I'm working on a custom aggregate, that generates a serialized data format. The preparation of the geometry before being formatted is pretty intense, so it is probably a good thing for that work to be done in parallel, in partial aggregates. Here's an example SQL call:
EXPLAIN analyze
SELECT length(ST_AsMVT(a)) FROM (
SELECT ST_AsMVTGeom(p.geom, ::geometry_literal, 4096, 0, true), gid, fed_num
FROM pts_10 p
WHERE p.geom && ::geometry_literal
AND p.geom IS NOT NULL
) a;
The ST_AsMVTGeom() function can be comically expensive, it's really good when it's in partial aggregates. But the cost of the function seems to be ignored.

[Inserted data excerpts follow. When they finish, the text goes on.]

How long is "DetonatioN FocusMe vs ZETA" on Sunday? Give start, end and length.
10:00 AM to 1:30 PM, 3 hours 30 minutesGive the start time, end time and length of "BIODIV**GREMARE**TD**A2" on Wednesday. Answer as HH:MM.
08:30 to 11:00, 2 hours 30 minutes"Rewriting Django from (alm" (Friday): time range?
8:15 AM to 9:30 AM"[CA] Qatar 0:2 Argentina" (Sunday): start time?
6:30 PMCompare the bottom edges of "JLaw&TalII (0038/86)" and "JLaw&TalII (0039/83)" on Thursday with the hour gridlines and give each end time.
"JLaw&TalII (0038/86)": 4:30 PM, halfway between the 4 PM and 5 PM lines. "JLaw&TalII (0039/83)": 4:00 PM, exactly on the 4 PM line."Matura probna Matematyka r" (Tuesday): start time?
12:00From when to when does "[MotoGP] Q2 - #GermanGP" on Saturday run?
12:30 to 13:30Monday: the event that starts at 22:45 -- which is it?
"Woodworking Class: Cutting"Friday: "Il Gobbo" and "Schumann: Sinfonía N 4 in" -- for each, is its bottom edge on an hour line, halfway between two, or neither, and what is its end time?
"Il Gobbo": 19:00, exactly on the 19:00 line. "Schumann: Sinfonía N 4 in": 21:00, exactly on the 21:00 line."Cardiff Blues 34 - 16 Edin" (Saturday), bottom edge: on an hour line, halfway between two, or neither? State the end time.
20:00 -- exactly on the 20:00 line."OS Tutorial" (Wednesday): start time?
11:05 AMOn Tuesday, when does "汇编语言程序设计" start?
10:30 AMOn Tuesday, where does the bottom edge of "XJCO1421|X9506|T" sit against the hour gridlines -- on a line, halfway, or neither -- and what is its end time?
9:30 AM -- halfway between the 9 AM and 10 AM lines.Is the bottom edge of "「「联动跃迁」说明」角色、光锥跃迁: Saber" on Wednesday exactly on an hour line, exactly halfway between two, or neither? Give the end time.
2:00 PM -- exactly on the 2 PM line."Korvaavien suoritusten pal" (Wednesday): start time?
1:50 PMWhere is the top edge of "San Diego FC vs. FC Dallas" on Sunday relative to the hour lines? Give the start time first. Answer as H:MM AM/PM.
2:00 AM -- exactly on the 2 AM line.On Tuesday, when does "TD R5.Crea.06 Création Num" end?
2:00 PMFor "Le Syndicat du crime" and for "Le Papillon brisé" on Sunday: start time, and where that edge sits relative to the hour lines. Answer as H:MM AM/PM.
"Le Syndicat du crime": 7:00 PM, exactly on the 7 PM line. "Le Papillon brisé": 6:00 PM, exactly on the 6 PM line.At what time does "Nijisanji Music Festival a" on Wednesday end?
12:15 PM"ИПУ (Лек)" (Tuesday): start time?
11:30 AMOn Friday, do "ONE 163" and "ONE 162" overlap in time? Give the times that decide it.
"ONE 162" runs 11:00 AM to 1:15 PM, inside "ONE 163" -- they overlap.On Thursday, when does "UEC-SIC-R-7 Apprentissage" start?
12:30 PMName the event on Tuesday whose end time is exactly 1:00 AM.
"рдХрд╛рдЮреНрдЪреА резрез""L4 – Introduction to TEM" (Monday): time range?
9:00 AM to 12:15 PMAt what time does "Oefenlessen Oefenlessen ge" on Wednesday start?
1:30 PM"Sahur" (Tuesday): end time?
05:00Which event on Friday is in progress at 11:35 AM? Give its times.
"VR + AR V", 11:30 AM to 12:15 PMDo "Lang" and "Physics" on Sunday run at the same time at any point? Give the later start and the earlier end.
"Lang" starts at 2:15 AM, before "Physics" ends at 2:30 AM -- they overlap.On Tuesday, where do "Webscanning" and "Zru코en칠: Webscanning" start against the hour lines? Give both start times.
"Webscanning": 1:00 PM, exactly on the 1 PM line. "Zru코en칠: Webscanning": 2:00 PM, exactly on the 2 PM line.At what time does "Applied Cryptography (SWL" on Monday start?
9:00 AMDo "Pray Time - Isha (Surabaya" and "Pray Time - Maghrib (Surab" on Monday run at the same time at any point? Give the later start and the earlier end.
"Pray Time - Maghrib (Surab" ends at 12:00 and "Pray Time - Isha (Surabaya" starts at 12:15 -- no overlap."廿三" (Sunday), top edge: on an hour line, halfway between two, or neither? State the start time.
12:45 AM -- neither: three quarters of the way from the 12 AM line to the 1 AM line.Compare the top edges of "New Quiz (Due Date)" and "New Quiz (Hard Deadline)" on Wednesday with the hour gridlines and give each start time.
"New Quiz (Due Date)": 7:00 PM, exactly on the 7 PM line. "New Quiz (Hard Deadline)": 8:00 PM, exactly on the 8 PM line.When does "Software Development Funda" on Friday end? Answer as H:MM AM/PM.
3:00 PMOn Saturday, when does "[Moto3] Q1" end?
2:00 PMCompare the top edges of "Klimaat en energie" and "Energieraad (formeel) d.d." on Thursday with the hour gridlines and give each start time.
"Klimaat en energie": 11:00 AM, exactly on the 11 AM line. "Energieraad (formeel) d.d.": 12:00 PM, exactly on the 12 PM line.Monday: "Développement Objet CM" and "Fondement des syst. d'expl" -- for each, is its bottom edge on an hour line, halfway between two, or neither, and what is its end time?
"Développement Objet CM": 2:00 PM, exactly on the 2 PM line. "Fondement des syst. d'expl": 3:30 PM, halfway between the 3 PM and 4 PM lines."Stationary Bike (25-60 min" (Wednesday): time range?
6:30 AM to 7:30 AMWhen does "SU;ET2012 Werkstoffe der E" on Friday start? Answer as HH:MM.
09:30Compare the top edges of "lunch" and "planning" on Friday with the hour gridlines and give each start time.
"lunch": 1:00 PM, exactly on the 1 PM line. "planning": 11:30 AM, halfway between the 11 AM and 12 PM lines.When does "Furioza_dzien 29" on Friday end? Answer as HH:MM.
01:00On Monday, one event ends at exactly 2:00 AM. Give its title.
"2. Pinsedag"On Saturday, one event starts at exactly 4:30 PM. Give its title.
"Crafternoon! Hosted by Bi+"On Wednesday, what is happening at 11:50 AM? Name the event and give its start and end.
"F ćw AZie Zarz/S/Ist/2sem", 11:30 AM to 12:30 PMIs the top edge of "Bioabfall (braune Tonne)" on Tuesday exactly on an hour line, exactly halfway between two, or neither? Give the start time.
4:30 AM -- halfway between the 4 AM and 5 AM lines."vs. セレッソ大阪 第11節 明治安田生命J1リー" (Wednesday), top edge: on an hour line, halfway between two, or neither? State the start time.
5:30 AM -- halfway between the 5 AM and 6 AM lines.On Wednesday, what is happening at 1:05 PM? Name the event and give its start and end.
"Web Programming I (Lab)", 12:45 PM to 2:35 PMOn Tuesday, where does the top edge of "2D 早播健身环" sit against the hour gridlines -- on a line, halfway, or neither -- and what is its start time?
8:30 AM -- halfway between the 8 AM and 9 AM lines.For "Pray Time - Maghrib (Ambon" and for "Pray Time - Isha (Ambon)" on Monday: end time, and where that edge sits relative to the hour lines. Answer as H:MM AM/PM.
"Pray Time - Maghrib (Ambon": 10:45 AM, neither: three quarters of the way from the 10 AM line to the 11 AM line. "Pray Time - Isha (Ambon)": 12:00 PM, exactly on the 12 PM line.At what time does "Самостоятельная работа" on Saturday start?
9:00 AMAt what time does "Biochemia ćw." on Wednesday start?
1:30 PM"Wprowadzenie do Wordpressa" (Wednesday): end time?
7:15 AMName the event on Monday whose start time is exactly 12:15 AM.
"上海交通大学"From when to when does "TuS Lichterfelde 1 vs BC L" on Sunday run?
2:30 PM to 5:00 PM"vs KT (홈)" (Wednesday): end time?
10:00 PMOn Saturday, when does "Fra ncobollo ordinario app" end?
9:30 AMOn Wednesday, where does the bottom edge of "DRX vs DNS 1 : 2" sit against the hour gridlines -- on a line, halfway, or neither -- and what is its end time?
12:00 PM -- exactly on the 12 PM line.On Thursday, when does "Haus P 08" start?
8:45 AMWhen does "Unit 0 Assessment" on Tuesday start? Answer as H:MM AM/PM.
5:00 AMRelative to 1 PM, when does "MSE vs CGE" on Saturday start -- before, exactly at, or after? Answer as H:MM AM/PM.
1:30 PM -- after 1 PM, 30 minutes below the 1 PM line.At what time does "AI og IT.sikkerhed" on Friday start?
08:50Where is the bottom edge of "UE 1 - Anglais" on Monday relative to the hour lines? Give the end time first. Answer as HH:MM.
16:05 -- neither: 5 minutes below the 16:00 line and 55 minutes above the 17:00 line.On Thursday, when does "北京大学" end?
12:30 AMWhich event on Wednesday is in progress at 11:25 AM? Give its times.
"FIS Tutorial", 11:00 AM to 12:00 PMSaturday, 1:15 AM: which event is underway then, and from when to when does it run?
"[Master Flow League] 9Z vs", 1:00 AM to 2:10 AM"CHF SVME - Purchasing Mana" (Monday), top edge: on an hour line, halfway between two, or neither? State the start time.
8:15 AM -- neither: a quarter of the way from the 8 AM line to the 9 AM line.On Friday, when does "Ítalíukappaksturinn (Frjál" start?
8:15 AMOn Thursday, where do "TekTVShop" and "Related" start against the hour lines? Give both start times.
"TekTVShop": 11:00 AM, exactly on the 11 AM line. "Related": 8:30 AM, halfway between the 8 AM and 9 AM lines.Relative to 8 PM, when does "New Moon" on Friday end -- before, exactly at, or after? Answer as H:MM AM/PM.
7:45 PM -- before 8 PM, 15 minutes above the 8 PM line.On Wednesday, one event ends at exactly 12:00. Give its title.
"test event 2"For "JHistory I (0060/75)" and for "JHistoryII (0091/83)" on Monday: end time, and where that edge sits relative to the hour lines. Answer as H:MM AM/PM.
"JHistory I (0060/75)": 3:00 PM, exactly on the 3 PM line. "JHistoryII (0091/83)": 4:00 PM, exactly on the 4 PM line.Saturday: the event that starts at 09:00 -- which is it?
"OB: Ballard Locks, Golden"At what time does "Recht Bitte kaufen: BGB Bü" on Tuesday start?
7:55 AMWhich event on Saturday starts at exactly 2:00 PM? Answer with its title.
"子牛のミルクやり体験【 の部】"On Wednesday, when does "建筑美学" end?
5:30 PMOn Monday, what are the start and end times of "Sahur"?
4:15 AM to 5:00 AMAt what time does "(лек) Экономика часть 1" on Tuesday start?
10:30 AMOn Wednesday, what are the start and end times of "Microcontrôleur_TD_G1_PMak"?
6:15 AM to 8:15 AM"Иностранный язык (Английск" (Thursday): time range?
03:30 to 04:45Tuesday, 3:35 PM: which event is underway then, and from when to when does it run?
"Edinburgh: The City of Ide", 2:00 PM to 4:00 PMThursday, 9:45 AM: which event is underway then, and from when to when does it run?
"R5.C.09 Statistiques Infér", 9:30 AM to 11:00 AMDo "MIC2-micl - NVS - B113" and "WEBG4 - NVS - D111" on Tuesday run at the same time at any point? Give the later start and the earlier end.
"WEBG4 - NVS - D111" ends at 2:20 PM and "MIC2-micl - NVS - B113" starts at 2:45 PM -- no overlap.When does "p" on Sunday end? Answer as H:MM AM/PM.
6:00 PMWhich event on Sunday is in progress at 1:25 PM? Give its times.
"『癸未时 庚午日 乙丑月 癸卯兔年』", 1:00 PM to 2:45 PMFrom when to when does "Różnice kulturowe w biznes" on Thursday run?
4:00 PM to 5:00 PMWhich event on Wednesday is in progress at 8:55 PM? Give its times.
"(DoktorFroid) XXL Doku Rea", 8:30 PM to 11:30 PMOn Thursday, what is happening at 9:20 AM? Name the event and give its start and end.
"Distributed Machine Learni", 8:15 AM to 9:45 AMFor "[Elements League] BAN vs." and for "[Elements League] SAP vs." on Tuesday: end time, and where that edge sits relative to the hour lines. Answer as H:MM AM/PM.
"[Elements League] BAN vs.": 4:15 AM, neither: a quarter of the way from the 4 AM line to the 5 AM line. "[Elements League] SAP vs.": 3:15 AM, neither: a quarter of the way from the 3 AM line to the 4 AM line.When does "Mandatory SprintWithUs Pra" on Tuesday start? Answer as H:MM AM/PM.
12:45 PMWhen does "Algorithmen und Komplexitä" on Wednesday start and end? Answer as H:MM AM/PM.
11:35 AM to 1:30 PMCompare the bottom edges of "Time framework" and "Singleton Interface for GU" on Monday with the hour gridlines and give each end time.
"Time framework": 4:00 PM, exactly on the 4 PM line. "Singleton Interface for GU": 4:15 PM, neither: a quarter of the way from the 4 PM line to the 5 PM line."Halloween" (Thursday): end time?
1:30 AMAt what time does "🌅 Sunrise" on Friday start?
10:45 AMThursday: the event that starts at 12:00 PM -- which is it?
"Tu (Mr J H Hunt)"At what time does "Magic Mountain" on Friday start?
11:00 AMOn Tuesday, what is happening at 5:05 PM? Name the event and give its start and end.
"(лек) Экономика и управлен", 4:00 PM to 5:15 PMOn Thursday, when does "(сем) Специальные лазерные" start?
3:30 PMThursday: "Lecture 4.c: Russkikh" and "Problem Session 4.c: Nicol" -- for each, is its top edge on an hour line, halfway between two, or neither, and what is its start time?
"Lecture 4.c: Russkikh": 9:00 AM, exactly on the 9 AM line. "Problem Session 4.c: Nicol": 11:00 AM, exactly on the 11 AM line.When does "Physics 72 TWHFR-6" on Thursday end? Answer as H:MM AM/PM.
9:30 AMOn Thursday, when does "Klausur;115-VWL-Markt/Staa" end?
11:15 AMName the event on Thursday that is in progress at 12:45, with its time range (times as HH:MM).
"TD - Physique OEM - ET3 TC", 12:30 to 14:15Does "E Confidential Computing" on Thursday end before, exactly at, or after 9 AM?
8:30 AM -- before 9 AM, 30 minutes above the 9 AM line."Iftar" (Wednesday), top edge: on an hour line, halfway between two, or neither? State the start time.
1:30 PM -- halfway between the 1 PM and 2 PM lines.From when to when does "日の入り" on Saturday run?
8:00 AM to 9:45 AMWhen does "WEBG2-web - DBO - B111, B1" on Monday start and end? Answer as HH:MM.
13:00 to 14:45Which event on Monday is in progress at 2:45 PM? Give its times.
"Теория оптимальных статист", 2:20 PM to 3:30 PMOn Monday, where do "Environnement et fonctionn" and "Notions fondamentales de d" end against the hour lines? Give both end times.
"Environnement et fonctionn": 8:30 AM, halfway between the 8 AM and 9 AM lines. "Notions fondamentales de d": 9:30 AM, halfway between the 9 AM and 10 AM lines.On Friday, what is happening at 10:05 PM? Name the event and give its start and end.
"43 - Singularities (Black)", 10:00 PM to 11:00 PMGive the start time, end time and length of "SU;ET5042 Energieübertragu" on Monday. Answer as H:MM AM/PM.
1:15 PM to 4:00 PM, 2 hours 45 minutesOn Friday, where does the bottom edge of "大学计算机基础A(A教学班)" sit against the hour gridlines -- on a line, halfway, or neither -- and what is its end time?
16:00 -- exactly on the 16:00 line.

Whether I get a parallel aggregate seems entirely determined by the number of rows, not the cost of preparing those rows.
When changing the number of rows in the subquery, with a LIMIT, I can change from a seq scan to a paralllel seq scan and finally to a parallel aggregate, as the number of rows goes up.
An odd effect: when I have enough rows to get a paralllel seq scan, I get flip it back to a seq scan, by *increasing* the cost of ST_AsMVTGeom. That seems odd and backwards.
Is there anywhere a guide or rough description to how costs are used in determining parallel plans? The empirical approach starts to wear one down after a while :)
P.